The National Weather Service forecasts an 80 percent chance for a weak to moderate El Niño this winter, starting around Christmas and lasting through February. In Houston, El Niño means a warmer and wetter winter that could have more severe storms and a higher risk of localized flooding.
Last week’s storm, which brought high winds and street flooding to the region, is indicative of an El Niño storm, said Ken Prochazka, a meteorologist with the National Weather Service in Houston.
“After our wet fall, the ground out there is saturated,” Prochazka said. “When we don’t get a chance to dry out, we’re more likely to have runoff and street flooding.”

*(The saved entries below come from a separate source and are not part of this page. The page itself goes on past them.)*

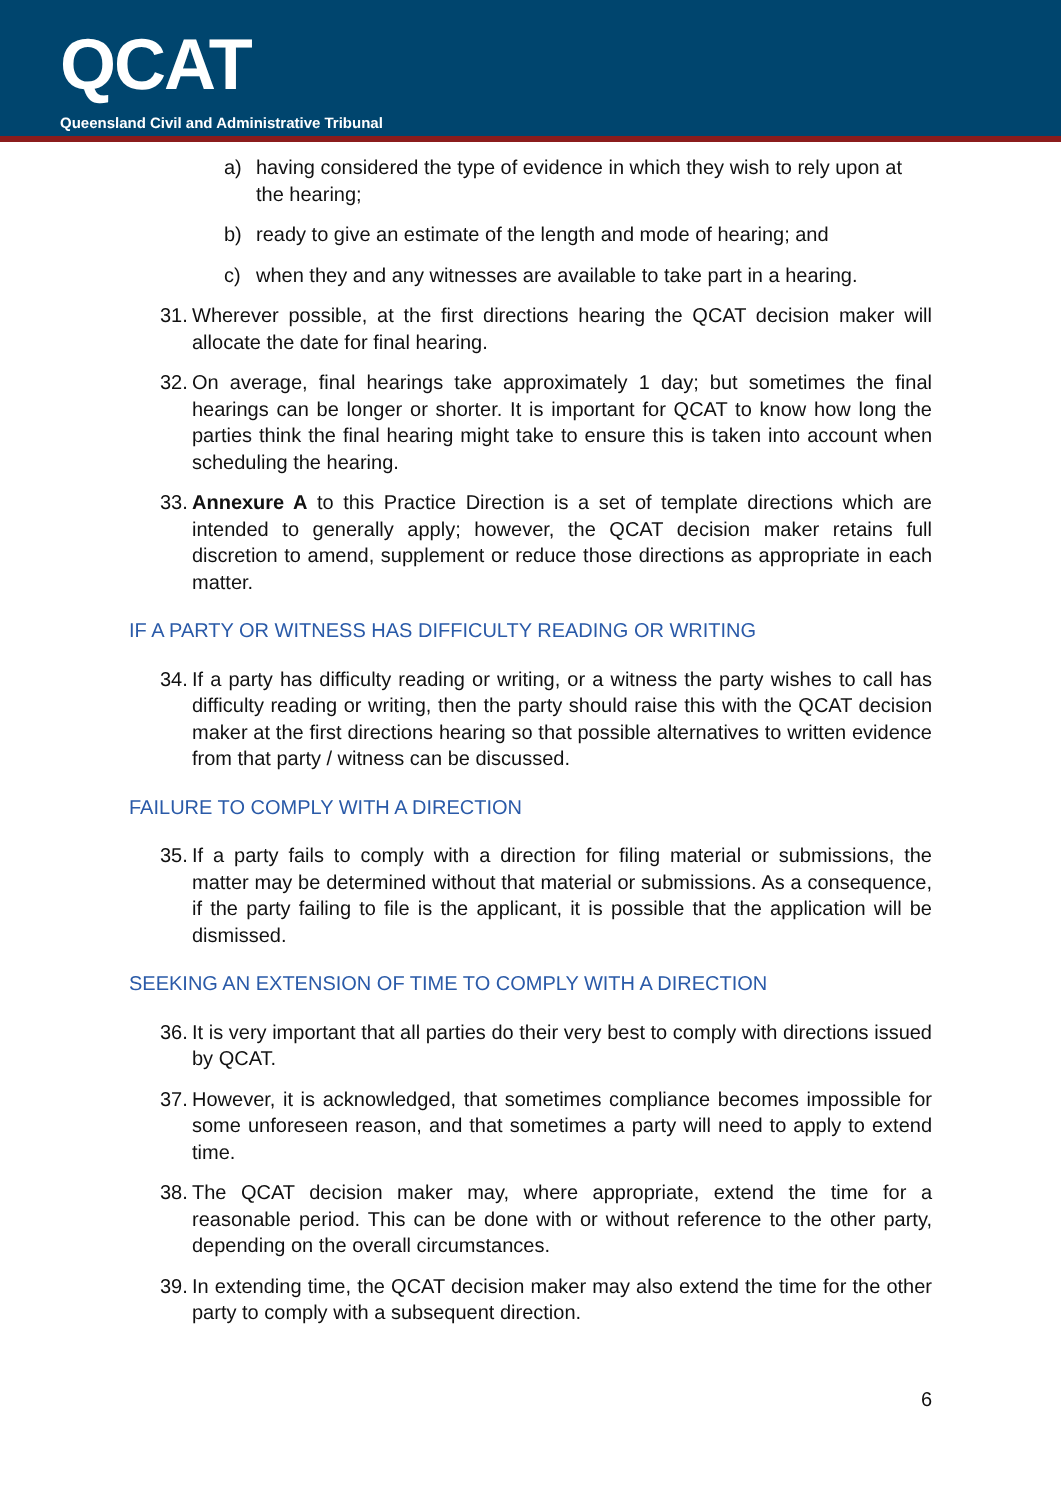QCAT
Queensland Civil and Administrative Tribunal
a) having considered the type of evidence in which they wish to rely upon at the hearing;
b) ready to give an estimate of the length and mode of hearing; and
c) when they and any witnesses are available to take part in a hearing.
31. Wherever possible, at the first directions hearing the QCAT decision maker will allocate the date for final hearing.
32. On average, final hearings take approximately 1 day; but sometimes the final hearings can be longer or shorter. It is important for QCAT to know how long the parties think the final hearing might take to ensure this is taken into account when scheduling the hearing.
33. Annexure A to this Practice Direction is a set of template directions which are intended to generally apply; however, the QCAT decision maker retains full discretion to amend, supplement or reduce those directions as appropriate in each matter.
IF A PARTY OR WITNESS HAS DIFFICULTY READING OR WRITING
34. If a party has difficulty reading or writing, or a witness the party wishes to call has difficulty reading or writing, then the party should raise this with the QCAT decision maker at the first directions hearing so that possible alternatives to written evidence from that party / witness can be discussed.
FAILURE TO COMPLY WITH A DIRECTION
35. If a party fails to comply with a direction for filing material or submissions, the matter may be determined without that material or submissions. As a consequence, if the party failing to file is the applicant, it is possible that the application will be dismissed.
SEEKING AN EXTENSION OF TIME TO COMPLY WITH A DIRECTION
36. It is very important that all parties do their very best to comply with directions issued by QCAT.
37. However, it is acknowledged, that sometimes compliance becomes impossible for some unforeseen reason, and that sometimes a party will need to apply to extend time.
38. The QCAT decision maker may, where appropriate, extend the time for a reasonable period. This can be done with or without reference to the other party, depending on the overall circumstances.
39. In extending time, the QCAT decision maker may also extend the time for the other party to comply with a subsequent direction.
6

El Niño occurs when the temperature of the Pacific Ocean off the coast of South America is warmer than usual. The warm Pacific water affects the atmosphere and causes changes in weather patterns around the world.

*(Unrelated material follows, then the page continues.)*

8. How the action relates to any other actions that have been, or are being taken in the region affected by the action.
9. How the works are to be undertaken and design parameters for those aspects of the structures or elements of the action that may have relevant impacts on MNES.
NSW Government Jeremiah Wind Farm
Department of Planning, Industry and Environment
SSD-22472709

In the U.S., El Niño accelerates the North American jet stream, pushing storms from the Pacific across the the country at a faster speed. Storms can move across Texas every three to four days during El Niño, dropping more rain than usual.
Houston typically sees 3.6 inches of rain in January. El Niño can bring more rain than that, Prochazka said.
In other parts of Texas, El Niño can bring a higher chance of snow this winter. San Antonio, for example, sees snow 2.5 times more often during an El Niño year than a typical year. Last year, San Antonio got 1.9 inches of snow, according to the National Weather Service.
City officials said they are preparing for the possibility of more rain this winter due to El Niño. Mayor Sylvester Turner said he has instructed the city’s Office of Emergency Management, public works department, its police and fire departments and the Houston Airport System to update their preparedness plans for future storm.
The city of Houston in recent years has invested in more training and assets, such as communication equipment and high water rescue vehicles, to respond to storms. The city maintains a list of high-water trouble areas and will put barricades up to prevent vehicles from driving into high water.
“We can’t prevent a storm from coming, but are actively working to mitigate the risk of flooding by expanding bayous, adding more detention basins and new guidelines for homes in flood prone areas to be built higher in the future,” Turner said in a statement. “Through these and other efforts, Houston will be more resilient as we face unpredictable storms and major flooding.”
The National Weather Service forecasts a 55 percent to 65 percent chance that El Niño could extend into spring, meaning stronger storms with damaging winds and tornadoes across Texas.
Houston last saw El Niño-related storms between 2014 and 2016. The city saw particularly strong El Niño storms in 1997 and 1998. El Niño, which occurs unpredictably, can last for a couple of years, Prochazka said.
While El Niño brings a higher risk of floods, its weather sibling La Niña brings a higher risk of wildfires to Texas.
La Niña occurs when the water off the coast of South America is cooler than usual. In Houston and Texas, La Niña means a colder, drier winter — conditions ripe for wildfires. In 2011, wildfires, helped by La Niña-related drought conditions, burned 4 million acres in central Texas.
“Be careful what you wish for,” Prochazka said, “because you might get it.”